## [Aim of the exercise]
Put the lines of every item below into a numbered list, leaving out any blank lines.

## [Given records]
»»
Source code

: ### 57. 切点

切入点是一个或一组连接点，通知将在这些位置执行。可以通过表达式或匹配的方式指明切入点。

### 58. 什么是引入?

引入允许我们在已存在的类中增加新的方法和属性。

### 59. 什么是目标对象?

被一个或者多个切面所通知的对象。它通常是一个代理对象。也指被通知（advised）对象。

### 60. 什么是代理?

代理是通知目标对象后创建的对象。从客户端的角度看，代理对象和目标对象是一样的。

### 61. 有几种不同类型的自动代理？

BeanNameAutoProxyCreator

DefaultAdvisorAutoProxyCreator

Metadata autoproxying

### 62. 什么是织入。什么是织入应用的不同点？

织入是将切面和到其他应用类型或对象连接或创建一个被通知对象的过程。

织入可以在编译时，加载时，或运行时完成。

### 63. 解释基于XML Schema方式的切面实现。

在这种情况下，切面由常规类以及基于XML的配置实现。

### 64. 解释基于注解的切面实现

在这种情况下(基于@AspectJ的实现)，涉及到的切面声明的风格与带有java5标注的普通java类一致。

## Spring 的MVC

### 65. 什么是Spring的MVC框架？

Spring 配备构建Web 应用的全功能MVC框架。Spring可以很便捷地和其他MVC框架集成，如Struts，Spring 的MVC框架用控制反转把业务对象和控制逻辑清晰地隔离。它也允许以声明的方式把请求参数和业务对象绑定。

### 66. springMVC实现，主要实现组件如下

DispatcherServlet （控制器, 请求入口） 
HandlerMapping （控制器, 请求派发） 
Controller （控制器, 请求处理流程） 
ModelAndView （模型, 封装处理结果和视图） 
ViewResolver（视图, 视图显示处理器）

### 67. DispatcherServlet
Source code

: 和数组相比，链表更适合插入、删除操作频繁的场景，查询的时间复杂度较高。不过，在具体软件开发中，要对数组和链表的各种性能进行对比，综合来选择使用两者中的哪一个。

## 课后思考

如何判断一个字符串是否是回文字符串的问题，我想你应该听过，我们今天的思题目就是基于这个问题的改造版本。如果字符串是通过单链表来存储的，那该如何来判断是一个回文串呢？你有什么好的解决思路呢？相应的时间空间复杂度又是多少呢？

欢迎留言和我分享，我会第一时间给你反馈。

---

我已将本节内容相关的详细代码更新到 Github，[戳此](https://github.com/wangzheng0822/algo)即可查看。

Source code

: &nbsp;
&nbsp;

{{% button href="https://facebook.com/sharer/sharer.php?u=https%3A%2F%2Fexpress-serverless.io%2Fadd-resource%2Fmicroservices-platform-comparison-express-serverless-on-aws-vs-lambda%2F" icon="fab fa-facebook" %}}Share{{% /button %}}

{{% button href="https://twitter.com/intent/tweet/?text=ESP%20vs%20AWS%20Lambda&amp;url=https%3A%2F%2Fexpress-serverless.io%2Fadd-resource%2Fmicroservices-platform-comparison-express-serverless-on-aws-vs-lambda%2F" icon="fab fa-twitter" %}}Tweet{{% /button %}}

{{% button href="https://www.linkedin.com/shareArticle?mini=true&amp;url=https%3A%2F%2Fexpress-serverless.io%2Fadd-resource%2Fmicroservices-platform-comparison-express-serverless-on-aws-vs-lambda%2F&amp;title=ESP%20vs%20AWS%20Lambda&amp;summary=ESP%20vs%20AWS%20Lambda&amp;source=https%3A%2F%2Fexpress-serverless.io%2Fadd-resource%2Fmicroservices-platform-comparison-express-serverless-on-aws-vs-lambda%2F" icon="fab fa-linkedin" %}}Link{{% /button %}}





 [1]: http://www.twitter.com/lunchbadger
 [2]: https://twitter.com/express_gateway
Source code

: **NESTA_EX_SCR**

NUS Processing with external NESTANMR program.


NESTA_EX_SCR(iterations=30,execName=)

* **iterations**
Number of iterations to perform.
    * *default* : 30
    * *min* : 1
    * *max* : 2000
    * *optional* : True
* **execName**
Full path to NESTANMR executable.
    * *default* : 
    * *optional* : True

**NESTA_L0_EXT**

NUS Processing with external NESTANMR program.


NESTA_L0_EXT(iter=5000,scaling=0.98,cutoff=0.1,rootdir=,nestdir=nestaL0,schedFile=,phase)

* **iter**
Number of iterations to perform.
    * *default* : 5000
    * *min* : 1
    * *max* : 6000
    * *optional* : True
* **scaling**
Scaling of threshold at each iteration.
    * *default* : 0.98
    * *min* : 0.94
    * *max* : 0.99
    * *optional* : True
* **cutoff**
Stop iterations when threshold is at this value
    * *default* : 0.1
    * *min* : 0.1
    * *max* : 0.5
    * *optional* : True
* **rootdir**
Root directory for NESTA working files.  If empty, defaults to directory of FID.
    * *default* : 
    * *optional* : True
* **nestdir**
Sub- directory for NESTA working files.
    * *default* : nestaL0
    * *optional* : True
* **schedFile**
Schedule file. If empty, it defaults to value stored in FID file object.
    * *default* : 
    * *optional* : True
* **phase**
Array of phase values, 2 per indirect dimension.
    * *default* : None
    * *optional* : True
««
## [Your solution]
1. Source code
2. : ### 57. 切点
3. 切入点是一个或一组连接点，通知将在这些位置执行。可以通过表达式或匹配的方式指明切入点。
4. ### 58. 什么是引入?
5. 引入允许我们在已存在的类中增加新的方法和属性。
6. ### 59. 什么是目标对象?
7. 被一个或者多个切面所通知的对象。它通常是一个代理对象。也指被通知（advised）对象。
8. ### 60. 什么是代理?
9. 代理是通知目标对象后创建的对象。从客户端的角度看，代理对象和目标对象是一样的。
10. ### 61. 有几种不同类型的自动代理？
11. BeanNameAutoProxyCreator
12. DefaultAdvisorAutoProxyCreator
13. Metadata autoproxying
14. ### 62. 什么是织入。什么是织入应用的不同点？
15. 织入是将切面和到其他应用类型或对象连接或创建一个被通知对象的过程。
16. 织入可以在编译时，加载时，或运行时完成。
17. ### 63. 解释基于XML Schema方式的切面实现。
18. 在这种情况下，切面由常规类以及基于XML的配置实现。
19. ### 64. 解释基于注解的切面实现
20. 在这种情况下(基于@AspectJ的实现)，涉及到的切面声明的风格与带有java5标注的普通java类一致。
21. ## Spring 的MVC
22. ### 65. 什么是Spring的MVC框架？
23. Spring 配备构建Web 应用的全功能MVC框架。Spring可以很便捷地和其他MVC框架集成，如Struts，Spring 的MVC框架用控制反转把业务对象和控制逻辑清晰地隔离。它也允许以声明的方式把请求参数和业务对象绑定。
24. ### 66. springMVC实现，主要实现组件如下
25. DispatcherServlet （控制器, 请求入口） 
26. HandlerMapping （控制器, 请求派发） 
27. Controller （控制器, 请求处理流程） 
28. ModelAndView （模型, 封装处理结果和视图） 
29. ViewResolver（视图, 视图显示处理器）
30. ### 67. DispatcherServlet
31. Source code
32. : 和数组相比，链表更适合插入、删除操作频繁的场景，查询的时间复杂度较高。不过，在具体软件开发中，要对数组和链表的各种性能进行对比，综合来选择使用两者中的哪一个。
33. ## 课后思考
34. 如何判断一个字符串是否是回文字符串的问题，我想你应该听过，我们今天的思题目就是基于这个问题的改造版本。如果字符串是通过单链表来存储的，那该如何来判断是一个回文串呢？你有什么好的解决思路呢？相应的时间空间复杂度又是多少呢？
35. 欢迎留言和我分享，我会第一时间给你反馈。
36. ---
37. 我已将本节内容相关的详细代码更新到 Github，[戳此](https://github.com/wangzheng0822/algo)即可查看。
38. Source code
39. : &nbsp;
40. &nbsp;
41. {{% button href="https://facebook.com/sharer/sharer.php?u=https%3A%2F%2Fexpress-serverless.io%2Fadd-resource%2Fmicroservices-platform-comparison-express-serverless-on-aws-vs-lambda%2F" icon="fab fa-facebook" %}}Share{{% /button %}}
42. {{% button href="https://twitter.com/intent/tweet/?text=ESP%20vs%20AWS%20Lambda&amp;url=https%3A%2F%2Fexpress-serverless.io%2Fadd-resource%2Fmicroservices-platform-comparison-express-serverless-on-aws-vs-lambda%2F" icon="fab fa-twitter" %}}Tweet{{% /button %}}
43. {{% button href="https://www.linkedin.com/shareArticle?mini=true&amp;url=https%3A%2F%2Fexpress-serverless.io%2Fadd-resource%2Fmicroservices-platform-comparison-express-serverless-on-aws-vs-lambda%2F&amp;title=ESP%20vs%20AWS%20Lambda&amp;summary=ESP%20vs%20AWS%20Lambda&amp;source=https%3A%2F%2Fexpress-serverless.io%2Fadd-resource%2Fmicroservices-platform-comparison-express-serverless-on-aws-vs-lambda%2F" icon="fab fa-linkedin" %}}Link{{% /button %}}
44.  [1]: http://www.twitter.com/lunchbadger
45.  [2]: https://twitter.com/express_gateway
46. Source code
47. : **NESTA_EX_SCR**
48. NUS Processing with external NESTANMR program.
49. NESTA_EX_SCR(iterations=30,execName=)
50. * **iterations**
51. Number of iterations to perform.
52.     * *default* : 30
53.     * *min* : 1
54.     * *max* : 2000
55.     * *optional* : True
56. * **execName**
57. Full path to NESTANMR executable.
58.     * *default* : 
59.     * *optional* : True
60. **NESTA_L0_EXT**
61. NUS Processing with external NESTANMR program.
62. NESTA_L0_EXT(iter=5000,scaling=0.98,cutoff=0.1,rootdir=,nestdir=nestaL0,schedFile=,phase)
63. * **iter**
64. Number of iterations to perform.
65.     * *default* : 5000
66.     * *min* : 1
67.     * *max* : 6000
68.     * *optional* : True
69. * **scaling**
70. Scaling of threshold at each iteration.
71.     * *default* : 0.98
72.     * *min* : 0.94
73.     * *max* : 0.99
74.     * *optional* : True
75. * **cutoff**
76. Stop iterations when threshold is at this value
77.     * *default* : 0.1
78.     * *min* : 0.1
79.     * *max* : 0.5
80.     * *optional* : True
81. * **rootdir**
82. Root directory for NESTA working files.  If empty, defaults to directory of FID.
83.     * *default* : 
84.     * *optional* : True
85. * **nestdir**
86. Sub- directory for NESTA working files.
87.     * *default* : nestaL0
88.     * *optional* : True
89. * **schedFile**
90. Schedule file. If empty, it defaults to value stored in FID file object.
91.     * *default* : 
92.     * *optional* : True
93. * **phase**
94. Array of phase values, 2 per indirect dimension.
95.     * *default* : None
96.     * *optional* : True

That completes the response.